Save DataFrame to a managed folder
galapah
Registered Posts: 2 ✭✭✭
I am trying to save a pandas DataFrame to a managed folder in Dataiku.
My code:
import dataiku
import pandas as pd
temp_folder = "reports_TEMP"
path_upload_file = "testfile.csv"
df = pd.DataFrame(range(0,10), columns=["test"])
handle = dataiku.Folder(temp_folder)
with handle.get_writer(path_upload_file) as w:
df.to_csv(w)
and this is the error that I get:
---------------------------------------------------------------------------
ValueError Traceback (most recent call last)
<ipython-input-135-e90a7150097c> in <module>
8 handle = dataiku.Folder(temp_folder)
9 with handle.get_writer(path_upload_file) as w:
---> 10 df.to_csv(w)
/data/dataiku/dataiku-dss-6.0.1/dss_data/code-envs/python/Py_36_flight_risk/lib/python3.6/site-packages/pandas/core/generic.py in to_csv(self, path_or_buf, sep, na_rep, float_format, columns, header, index, index_label, mode, encoding, compression, quoting, quotechar, line_terminator, chunksize, date_format, doublequote, escapechar, decimal)
3200 doublequote=doublequote,
3201 escapechar=escapechar,
-> 3202 decimal=decimal,
3203 )
3204 formatter.save()
/data/dataiku/dataiku-dss-6.0.1/dss_data/code-envs/python/Py_36_flight_risk/lib/python3.6/site-packages/pandas/io/formats/csvs.py in __init__(self, obj, path_or_buf, sep, na_rep, float_format, cols, header, index, index_label, mode, encoding, compression, quoting, line_terminator, chunksize, quotechar, date_format, doublequote, escapechar, decimal)
64
65 self.path_or_buf, _, _, self.should_close = get_filepath_or_buffer(
---> 66 path_or_buf, encoding=encoding, compression=compression, mode=mode
67 )
68 self.sep = sep
/data/dataiku/dataiku-dss-6.0.1/dss_data/code-envs/python/Py_36_flight_risk/lib/python3.6/site-packages/pandas/io/common.py in get_filepath_or_buffer(filepath_or_buffer, encoding, compression, mode)

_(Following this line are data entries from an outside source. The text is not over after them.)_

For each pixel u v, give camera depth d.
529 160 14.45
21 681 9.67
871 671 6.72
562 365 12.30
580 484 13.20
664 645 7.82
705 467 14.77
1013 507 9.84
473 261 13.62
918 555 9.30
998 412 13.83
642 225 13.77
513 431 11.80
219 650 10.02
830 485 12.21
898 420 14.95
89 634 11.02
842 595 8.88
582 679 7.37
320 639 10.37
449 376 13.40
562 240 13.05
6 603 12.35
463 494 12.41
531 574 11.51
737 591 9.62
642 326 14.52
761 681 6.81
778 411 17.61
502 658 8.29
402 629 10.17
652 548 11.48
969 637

198 if not is_file_like(filepath_or_buffer):
199 msg = f"Invalid file path or buffer object type: {type(filepath_or_buffer)}"
--> 200 raise ValueError(msg)
201
202 return filepath_or_buffer, None, compression, False
ValueError: Invalid file path or buffer object type: <class 'dataiku.core.managed_folder.ManagedFolderWriter'>
Answers
-
Alexandru Dataiker, Dataiku DSS Core Designer, Dataiku DSS ML Practitioner, Dataiku DSS Adv Designer, Registered Posts: 1,384 DataikerHi,
You can use the Export to Folder recipe to export a DSS dataset to a managed folder.

If you are looking at this via code you can try using
https://doc.dataiku.com/dss/latest/python-api/managed_folders.html#dataiku.Folder.upload_data The following sample worked fine for me :
# -*- coding: utf-8 -*- import dataiku import pandas as pd, numpy as np from dataiku import pandasutils as pdu # Read recipe inputs base_64 = dataiku.Dataset("base_64") df = base_64.get_dataframe() managed_folder_id = "output" output_folder = dataiku.Folder(managed_folder_id) filename = "my_file.csv" output_folder.upload_data(filename, df.to_csv(index=False).encode("utf-8")) -
Alexandru Dataiker, Dataiku DSS Core Designer, Dataiku DSS ML Practitioner, Dataiku DSS Adv Designer, Registered Posts: 1,384 DataikerAdditionally, if you are looking to actually use get_writer() you can use it as such :
import dataiku import pandas as pd temp_folder = "output" path_upload_file = "chunck_written.csv" input_dataset = dataiku.Dataset("dataset_name") handle = dataiku.Folder(temp_folder) df = input_dataset.get_dataframe() with handle.get_writer(path_upload_file) as w: w.write(df.to_csv().encode('utf-8')) -
Thank you, Alex!
I need the second solution - just to test writing into a managed folder for another task.
It works!